The streets that Auerbach painted made critics suggest a genealogy stretching back through Bomberg to the artists of the Camden Town Group, who included Walter Sickert (who taught Bomberg) and Spencer Frederick Gore (fig. 2). Auerbach feels no strong alliance, however, and his predilection to paint this particular corner of London derives from a much more urgent need: “I haven’t painted [Mornington Crescent] to ally myself with some Camden Town Group, but simply because I feel London is this raw thing…This extraordinary, marvellously unpainted city… this higgledy-piggledy mess of a city”. (The artist cited in: Exhibition Catalogue, London, Royal Academy of Arts, Frank Auerbach, 2001, p. 100)
As a consequence of Auerbach’s strict method, the landscape is built from a combination of feeling, experience and a passion rather than from a precise, single visual reality. This technique involves working and reworking the image, rubbing down the surface and starting again fresh to nurture a deliberate tension between analysis and expression; between the balance of objective depiction and expressive emotional realism. The finished version emerges weeks, often months, later, from an urgent crescendo of expressive brushwork in which each mark has a sense of chance exactitude and inexplicable correctness. In Camden Theatre in the Rain the marbled surface beneath the geography of thickly-trowelled, geometric brushstrokes records the archaeological echoes of previous paint layers from the furrowed landscape beneath.

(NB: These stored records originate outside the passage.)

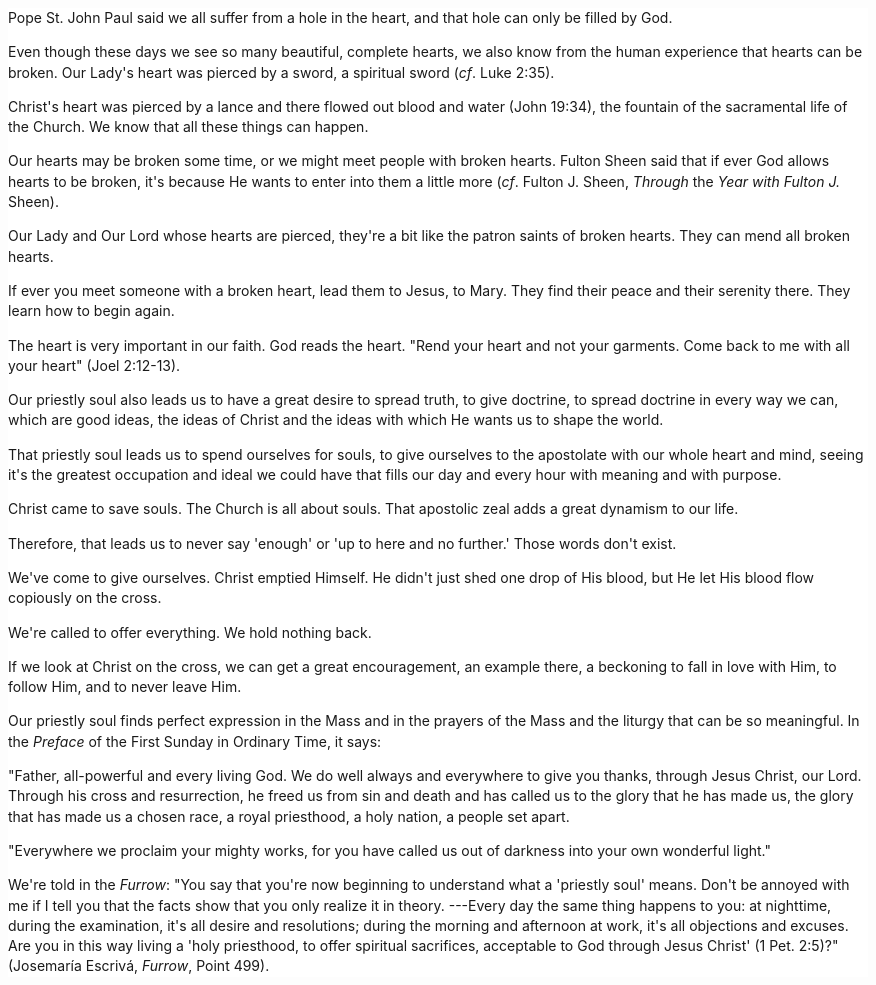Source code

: Pope St. John Paul said we all suffer from a hole in the heart, and that hole can only be filled by God.

Even though these days we see so many beautiful, complete hearts, we also know from the human experience that hearts can be broken. Our Lady\'s heart was pierced by a sword, a spiritual sword (*cf*. Luke 2:35).

Christ\'s heart was pierced by a lance and there flowed out blood and water (John 19:34), the fountain of the sacramental life of the Church. We know that all these things can happen.

Our hearts may be broken some time, or we might meet people with broken hearts. Fulton Sheen said that if ever God allows hearts to be broken, it\'s because He wants to enter into them a little more (*cf*. Fulton J. Sheen, *Through* the *Year with Fulton J.* Sheen).

Our Lady and Our Lord whose hearts are pierced, they\'re a bit like the patron saints of broken hearts. They can mend all broken hearts.

If ever you meet someone with a broken heart, lead them to Jesus, to Mary. They find their peace and their serenity there. They learn how to begin again.

The heart is very important in our faith. God reads the heart. "Rend your heart and not your garments. Come back to me with all your heart" (Joel 2:12-13).

Our priestly soul also leads us to have a great desire to spread truth, to give doctrine, to spread doctrine in every way we can, which are good ideas, the ideas of Christ and the ideas with which He wants us to shape the world.

That priestly soul leads us to spend ourselves for souls, to give ourselves to the apostolate with our whole heart and mind, seeing it\'s the greatest occupation and ideal we could have that fills our day and every hour with meaning and with purpose.

Christ came to save souls. The Church is all about souls. That apostolic zeal adds a great dynamism to our life.

Therefore, that leads us to never say 'enough' or 'up to here and no further.' Those words don\'t exist.

We\'ve come to give ourselves. Christ emptied Himself. He didn\'t just shed one drop of His blood, but He let His blood flow copiously on the cross.

We\'re called to offer everything. We hold nothing back.

If we look at Christ on the cross, we can get a great encouragement, an example there, a beckoning to fall in love with Him, to follow Him, and to never leave Him.

Our priestly soul finds perfect expression in the Mass and in the prayers of the Mass and the liturgy that can be so meaningful. In the *Preface* of the First Sunday in Ordinary Time, it says:

"Father, all-powerful and every living God. We do well always and everywhere to give you thanks, through Jesus Christ, our Lord. Through his cross and resurrection, he freed us from sin and death and has called us to the glory that he has made us, the glory that has made us a chosen race, a royal priesthood, a holy nation, a people set apart.

"Everywhere we proclaim your mighty works, for you have called us out of darkness into your own wonderful light."

We\'re told in the *Furrow*: "You say that you\'re now beginning to understand what a 'priestly soul' means. Don\'t be annoyed with me if I tell you that the facts show that you only realize it in theory. ---Every day the same thing happens to you: at nighttime, during the examination, it\'s all desire and resolutions; during the morning and afternoon at work, it\'s all objections and excuses. Are you in this way living a 'holy priesthood, to offer spiritual sacrifices, acceptable to God through Jesus Christ' (1 Pet. 2:5)?" (Josemaría Escrivá, *Furrow*, Point 499).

As seen here, the personal expression in Auerbach’s landscapes frequently surpasses that found in his portraits. This, in part, is because of the greater element given over to memory and invention, and also because they allow him to work in total isolation. Unlike portraits, landscapes do not require a mutual relationship - they do not stare back, and are open to a different realm of invention. “I think my sitters would tell you that I’m fairly abandoned when they’re there, but there’s a further degree of abandon when I’m doing my landscapes because I’m absolutely on my own” (The artist cited in: Robert Hughes, Frank Auerbach, London 1990, p. 170) Furthermore, because the colours they contain are those of the environment outside, painting landscapes also gives him the chance to liberate his palette from the oppressive light of his dark and cluttered studio in which they are painted. They give voice to his colourist tendencies and encourage a more creative union between colour, emotion and form.